If this development had planning permission there would be a regime around it. There are laws in theory but in practice it is going in and out of the courts. People who comply with the law are at a disadvantage against those who break the law because they stretch it out the whole time. This case offers a breathtaking level of non-compliance. Every court, An Bord Pleanála and the local authority are being ignored. While I use this case as a specific example there is a serious problem with planning enforcement. There is great variation in levels of enforcement, depending on where one is in the State. If this site had planning permission there would be a bond and a time allowed for operation. A time would be set outside of which it could not operate. Currently we cannot even insist on the enforcement of planning conditions because there is no planning permission with conditions.

I ask that the Minister of State look at the theory to see if it is working in practice. I was a councillor since 1991 so I have dealt with the planning system for a long time. I have never once seen the local authority going in to take action or physically remove things using the section referred to by the Minister of State. I do not believe it happens anywhere. The provision is there in theory but it has to be there in practice. The local authority should be there for the public good and I do not believe that what is happening here between the courts and the local authority in this regard is in the public interest.

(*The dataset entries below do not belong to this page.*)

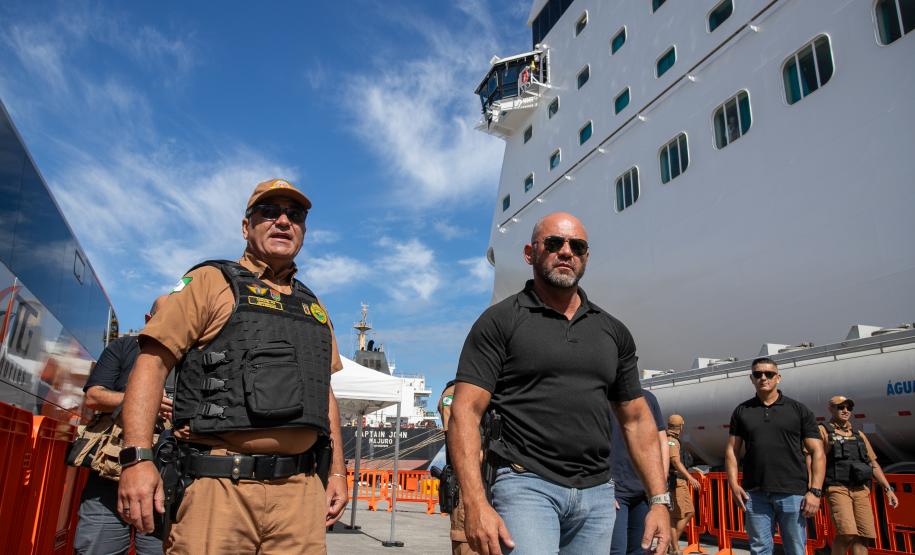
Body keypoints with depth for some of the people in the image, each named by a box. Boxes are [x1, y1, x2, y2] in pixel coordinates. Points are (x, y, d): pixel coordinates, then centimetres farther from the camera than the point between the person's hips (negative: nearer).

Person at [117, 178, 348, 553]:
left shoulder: (314, 309, 19)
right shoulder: (211, 282, 3)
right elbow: (152, 363, -4)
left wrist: (337, 471, 16)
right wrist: (136, 458, -15)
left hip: (301, 490, 5)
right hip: (221, 487, -4)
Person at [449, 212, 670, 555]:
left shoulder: (613, 332, 14)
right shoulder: (500, 321, -1)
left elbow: (637, 419, 17)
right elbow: (466, 412, -8)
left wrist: (659, 501, 9)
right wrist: (475, 504, -18)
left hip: (597, 494, 5)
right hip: (527, 485, -5)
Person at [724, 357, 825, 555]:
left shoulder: (799, 410, 5)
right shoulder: (742, 411, 10)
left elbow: (817, 452, 2)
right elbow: (731, 451, 9)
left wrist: (815, 491, -7)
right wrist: (733, 484, -4)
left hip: (793, 493, -1)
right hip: (755, 494, 1)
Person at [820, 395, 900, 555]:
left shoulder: (859, 434, 20)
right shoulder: (823, 431, 3)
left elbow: (873, 464, 22)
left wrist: (888, 489, 12)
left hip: (861, 490, 5)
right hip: (837, 488, -5)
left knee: (862, 537, -3)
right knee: (847, 533, -20)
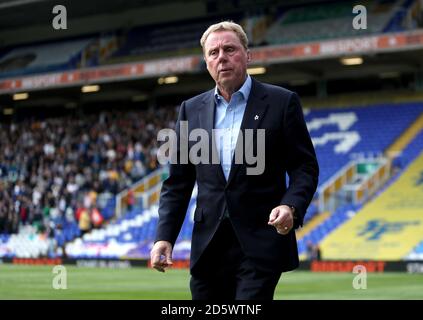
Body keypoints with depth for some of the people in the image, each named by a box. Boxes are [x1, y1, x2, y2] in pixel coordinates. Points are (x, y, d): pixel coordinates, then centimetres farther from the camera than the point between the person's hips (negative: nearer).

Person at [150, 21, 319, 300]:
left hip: (260, 245, -4)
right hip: (208, 246, 4)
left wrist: (291, 206, -20)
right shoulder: (192, 110, 12)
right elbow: (178, 181, 12)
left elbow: (305, 167, 0)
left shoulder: (282, 102, 1)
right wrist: (164, 237, 0)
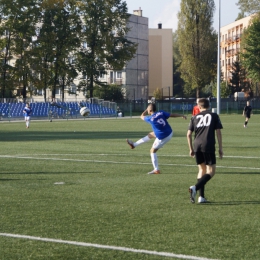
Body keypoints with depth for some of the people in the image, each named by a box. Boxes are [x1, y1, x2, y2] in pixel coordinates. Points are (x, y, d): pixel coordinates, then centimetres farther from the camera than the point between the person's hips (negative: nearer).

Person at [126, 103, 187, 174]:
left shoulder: (150, 118, -16)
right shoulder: (161, 113, -6)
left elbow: (142, 116, 4)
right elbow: (172, 115, -6)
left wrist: (146, 110, 19)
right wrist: (182, 115, 3)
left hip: (162, 138, -7)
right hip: (170, 133, 7)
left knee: (153, 151, 12)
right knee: (150, 134, 26)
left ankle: (156, 170, 14)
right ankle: (134, 144, 40)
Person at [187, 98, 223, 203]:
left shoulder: (194, 118, 15)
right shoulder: (214, 116, 9)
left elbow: (188, 134, 10)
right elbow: (218, 132, 4)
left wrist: (191, 149, 18)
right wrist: (220, 148, 8)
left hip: (197, 146, 4)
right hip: (208, 147, -4)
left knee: (202, 169, 17)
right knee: (211, 171, 1)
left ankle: (201, 196, 12)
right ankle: (195, 188, -21)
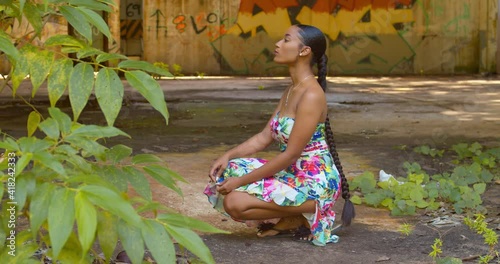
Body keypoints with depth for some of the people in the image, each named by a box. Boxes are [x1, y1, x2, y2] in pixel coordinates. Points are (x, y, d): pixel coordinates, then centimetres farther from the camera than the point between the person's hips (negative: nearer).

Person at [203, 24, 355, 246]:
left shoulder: (311, 95, -20)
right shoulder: (291, 91, 9)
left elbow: (290, 154, -22)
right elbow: (264, 137, 11)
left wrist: (241, 181, -19)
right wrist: (228, 156, -4)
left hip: (314, 183, -9)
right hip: (292, 174, 9)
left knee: (235, 202, -21)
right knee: (224, 174, 4)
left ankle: (302, 217, -2)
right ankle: (286, 217, 5)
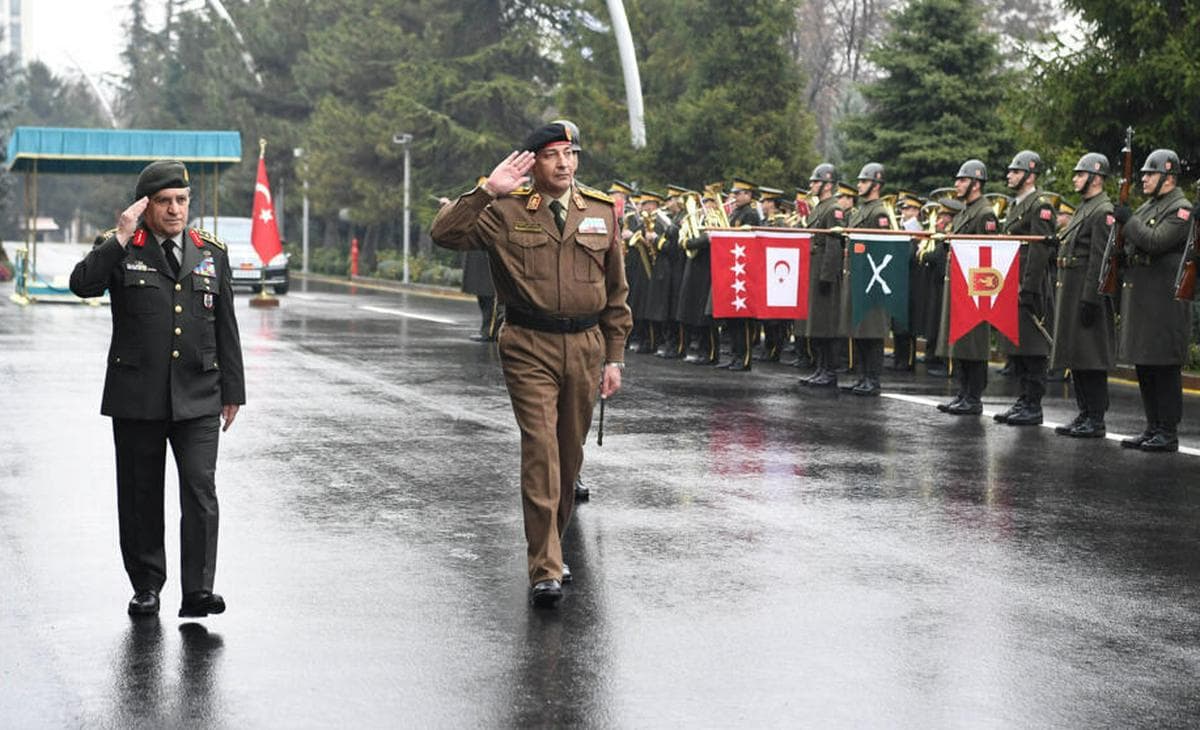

The role of the Minister and me in the planning system is to provide and update the legislation and policy guidance framework. The Minister cannot get involved in, or exercise any power in respect of, any particular case, including an enforcement issue with which a planning authority is or may be concerned. Responsibility for enforcement action in respect of any breach of the planning code is a matter for individual planning authorities. Part VIII of the Planning and Development Act 2000 sets out the comprehensive enforcement powers that are available to planning authorities.

Alongside general issues, the Deputy has raised issues with this specific case, as have Deputy Heydon and others. I have committed to considering whether these powers need to be strengthened in forthcoming planning legislation. They are already strong, though, and I expect local authorities to be in control and, where necessary, to enforce. We feel strongly in that regard. We review local authorities' powers constantly and will do so again under various Acts to determine whether strengthening them is necessary.

I agree with Deputy Catherine Murphy that there can be delays in planning authorities taking enforcement actions against unauthorised developments. Situations can arise where, for instance, damage is caused to roads by construction activity and, if not acted upon, can become a source of annoyance and inconvenience for local residents and result in a cost to the taxpayer. We need to strengthen our position on enforcement. Local authorities have been strengthened in financial and staffing terms. If we need to strengthen the legislation, we can consider doing so, but existing powers provide authorities with a good opportunity to enforce regulations in the way they should be.

Regarding annoyance, inconvenience and taxpayers' money, the earlier that individual cases of unauthorised developments or non-compliance with planning permissions are brought to the attention of planning authorities, the earlier the relevant enforcement powers provided for in the legislation can be activated by those authorities. In the event that it is considered that there is undue delay or failure on the part of a planning authority to address an enforcement issue, a complaint can be made to the Ombudsman. I am unsure as to whether that has happened in this case as I do not know the specifics, but it is an option. We will also consider powers in that regard.

When an issue is causing people distress and inconvenience, the local authority should use its position and powers.